Available data Start Marker
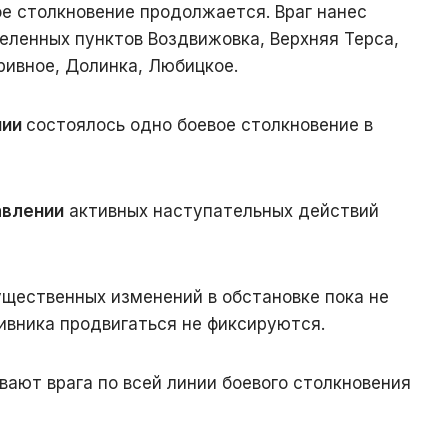
ое столкновение продолжается. Враг нанес
еленных пунктов Воздвижовка, Верхняя Терса,
ривное, Долинка, Любицкое.
нии
состоялось одно боевое столкновение в
авлении
активных наступательных действий
ущественных изменений в обстановке пока не
ивника продвигаться не фиксируются.
вают врага по всей линии боевого столкновения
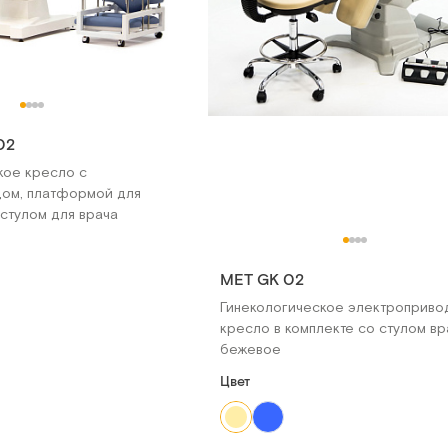
02
кое кресло с
ом, платформой для
 стулом для врача
MET GK 02
Гинекологическое электроприво
кресло в комплекте со стулом вр
бежевое
Цвет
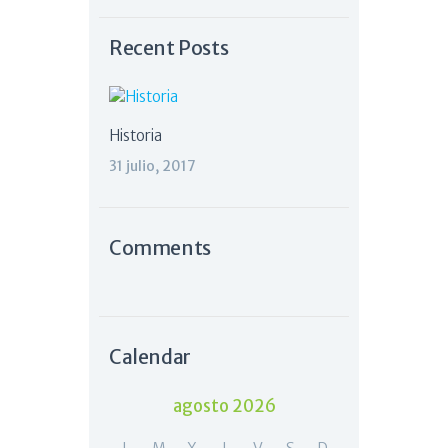
Recent Posts
Historia
31 julio, 2017
Comments
Calendar
agosto 2026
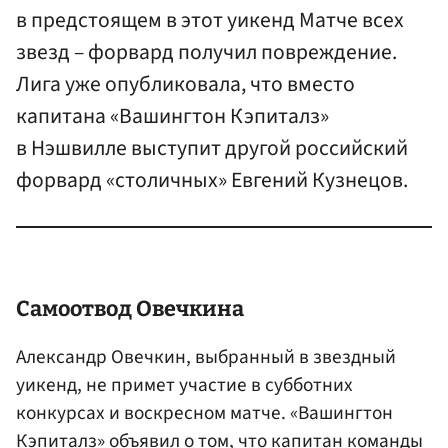
в предстоящем в этот уикенд Матче всех
звезд – форвард получил повреждение.
Лига уже опубликовала, что вместо
капитана «Вашингтон Кэпиталз»
в Нэшвилле выступит другой российский
форвард «столичных» Евгений Кузнецов.
Самоотвод
Овечкина
Александр Овечкин, выбранный в звездный
уикенд, не примет участие в субботних
конкурсах и воскресном матче. «Вашингтон
Кэпиталз» объявил о том, что капитан команды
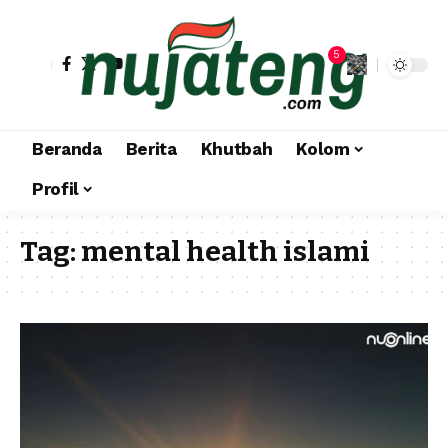
5
Beranda
Berita
Khutbah
Kolom
Profil
Tag:
mental health islami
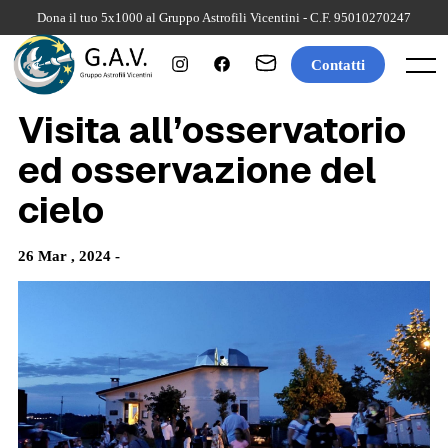
Skip
Dona il tuo 5x1000 al Gruppo Astrofili Vicentini - C.F. 95010270247
to
content
Contatti
Menu
Visita all’osservatorio
ed osservazione del
cielo
26 Mar , 2024 -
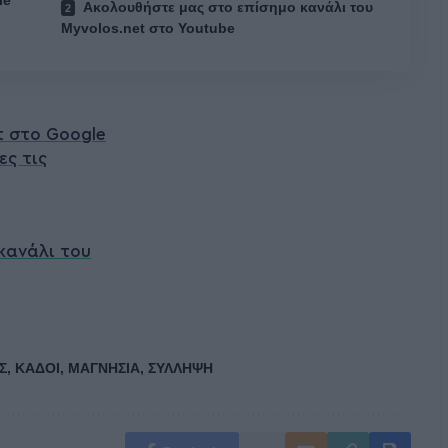
le
Ακολουθήστε μας στο επίσημο κανάλι του
Myvolos.net στο Youtube
t στο Google
ες τις
κανάλι του
Σ
,
ΚΑΔΟΙ
,
ΜΑΓΝΗΣΙΑ
,
ΣΥΛΛΗΨΗ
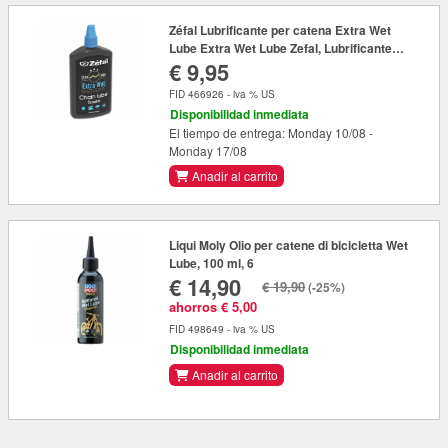
Zéfal Lubrificante per catena Extra Wet
Lube Extra Wet Lube Zefal, Lubrificante
€ 9,95
premium 125ml bottiglia
FID 466926 - iva % US
Disponibilidad inmediata
El tiempo de entrega: Monday 10/08 -
Monday 17/08
Anadir al carrito
Liqui Moly Olio per catene di bicicletta Wet
Lube, 100 ml, 6
€ 14,90
€ 19,90
(-25%)
ahorros € 5,00
FID 498649 - iva % US
Disponibilidad inmediata
Anadir al carrito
Available data End Marker
Brief: Please convert every line of text in the data above into a Markdown table with two columns, Row for a running number and Line for the text, skipping any blank lines. Leave the pictures out of the table.

Solution to this exercise:
| Row | Line |
|---|---|
| 1 | ое столкновение продолжается. Враг нанес |
| 2 | еленных пунктов Воздвижовка, Верхняя Терса, |
| 3 | ривное, Долинка, Любицкое. |
| 4 | нии |
| 5 | состоялось одно боевое столкновение в |
| 6 | авлении |
| 7 | активных наступательных действий |
| 8 | ущественных изменений в обстановке пока не |
| 9 | ивника продвигаться не фиксируются. |
| 10 | вают врага по всей линии боевого столкновения |
| 11 | 02 |
| 12 | кое кресло с |
| 13 | ом, платформой для |
| 14 |  стулом для врача |
| 15 | MET GK 02 |
| 16 | Гинекологическое электроприво |
| 17 | кресло в комплекте со стулом вр |
| 18 | бежевое |
| 19 | Цвет |
| 20 | Recent Posts |
| 21 | Historia |
| 22 | 31 julio, 2017 |
| 23 | Comments |
| 24 | Calendar |
| 25 | agosto 2026 |
| 26 | в предстоящем в этот уикенд Матче всех |
| 27 | звезд – форвард получил повреждение. |
| 28 | Лига уже опубликовала, что вместо |
| 29 | капитана «Вашингтон Кэпиталз» |
| 30 | в Нэшвилле выступит другой российский |
| 31 | форвард «столичных» Евгений Кузнецов. |
| 32 | Самоотвод |
| 33 | Овечкина |
| 34 | Александр Овечкин, выбранный в звездный |
| 35 | уикенд, не примет участие в субботних |
| 36 | конкурсах и воскресном матче. «Вашингтон |
| 37 | Кэпиталз» объявил о том, что капитан команды |
| 38 | 5 |
| 39 | Beranda |
| 40 | Berita |
| 41 | Khutbah |
| 42 | Kolom |
| 43 | Profil |
| 44 | Tag: |
| 45 | mental health islami |
| 46 | Skip |
| 47 | Dona il tuo 5x1000 al Gruppo Astrofili Vicentini - C.F. 95010270247 |
| 48 | to |
| 49 | content |
| 50 | Contatti |
| 51 | Menu |
| 52 | Visita all’osservatorio |
| 53 | ed osservazione del |
| 54 | cielo |
| 55 | 26 Mar , 2024 - |
| 56 | le |
| 57 | Ακολουθήστε μας στο επίσημο κανάλι του |
| 58 | Myvolos.net στο Youtube |
| 59 | t στο Google |
| 60 | ες τις |
| 61 | κανάλι του |
| 62 | Σ |
| 63 | , |
| 64 | ΚΑΔΟΙ |
| 65 | , |
| 66 | ΜΑΓΝΗΣΙΑ |
| 67 | , |
| 68 | ΣΥΛΛΗΨΗ |
| 69 | Zéfal Lubrificante per catena Extra Wet |
| 70 | Lube Extra Wet Lube Zefal, Lubrificante |
| 71 | € 9,95 |
| 72 | premium 125ml bottiglia |
| 73 | FID 466926 - iva % US |
| 74 | Disponibilidad inmediata |
| 75 | El tiempo de entrega: Monday 10/08 - |
| 76 | Monday 17/08 |
| 77 | Anadir al carrito |
| 78 | Liqui Moly Olio per catene di bicicletta Wet |
| 79 | Lube, 100 ml, 6 |
| 80 | € 14,90 |
| 81 | € 19,90 |
| 82 | (-25%) |
| 83 | ahorros € 5,00 |
| 84 | FID 498649 - iva % US |
| 85 | Disponibilidad inmediata |
| 86 | Anadir al carrito |